Neurogenesis is also associated with maintaining a healthy lifestyle, especially getting enough sleep each night, keeping stress levels low, avoiding overeating, and the central pillar of them all: regular exercising. “Researchers have found that physical exercise leads to release of cellular growth factors that are important for neurogenesis,” says Dr. Papp.
And it’s this combination of growth factors and new brain cells—from healthy living, challenging the brain, and staying socially connected—that may wind up helping to protect the brain or keep it more resilient to changes that cause dementia.
Start your engine
What’s the easiest way to rev up your thinking skills? Look for activities that incorporate brain stimulation, physical activity, and social engagement, such as learning to play a sport or game (tennis, Ping-Pong, golf), learning a new dance step (try the cha cha, the rhumba, the merengue), taking a class on planting flowers or vegetables, or learning tai chi, which has been shown to boost thinking skills.
If physical activity isn’t possible, consider taking a class in painting (start with watercolors, then move to oils); piano, flute, or guitar; writing short stories (or your memoir); computers; flower arranging; knitting or crocheting; or a new language.
Or you can simply take part in any new activity that you find interesting, such as
volunteering at a local charity
exploring a new city
joining a book club
trying out a new restaurant or new type of food
becoming a museum docent
helping out at a school or day care
joining a collectors club (dolls, stamps, memorabilia).
Just as it’s important to stick to a medication or exercise regimen, you’ll have to stick to a pattern of learning in order to reap the benefits. So make sure the activities you choose interest you personally. “The best activities will be the ones that you find enjoyable,” says Dr. Papp.

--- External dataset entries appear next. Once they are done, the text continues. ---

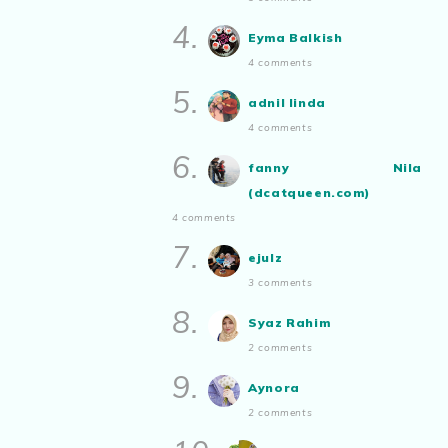
Ayam Masak Kicap, Dinner Yang
Simple
4.
Eyma Balkish
Show All
4 comments
5.
adnil linda
4 comments
6.
fanny Nila
(dcatqueen.com)
4 comments
7.
ejulz
3 comments
8.
Syaz Rahim
2 comments
9.
Aynora
2 comments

Challenge your brain in 60 seconds or less
Use the little moments in your day to try something new and forge new brain cell connections. Take a mini challenge, such as brushing your teeth with the hand you don’t usually use, taking a different route to work or the store, eating a bite or two of dinner with your eyes closed, listening to a new kind of music, observing your breath for 60 seconds, doing 60 seconds of jumping jacks (or some other physical activity), sitting in a different spot in your house or at a favorite restaurant, or trying to do any one new thing each day.
“I think it is all about new experiences, which require the brain to do some work because it’s encountering something it hasn’t experienced be-fore. Turning off automatic pilot for a moment and being mindful and aware of what we are experiencing can get us out of well-trodden grooves and create an opportunity for a new experience,” says Dr. Kathryn Papp, neuropsychologist and instructor in neurology at Harvard Medical School.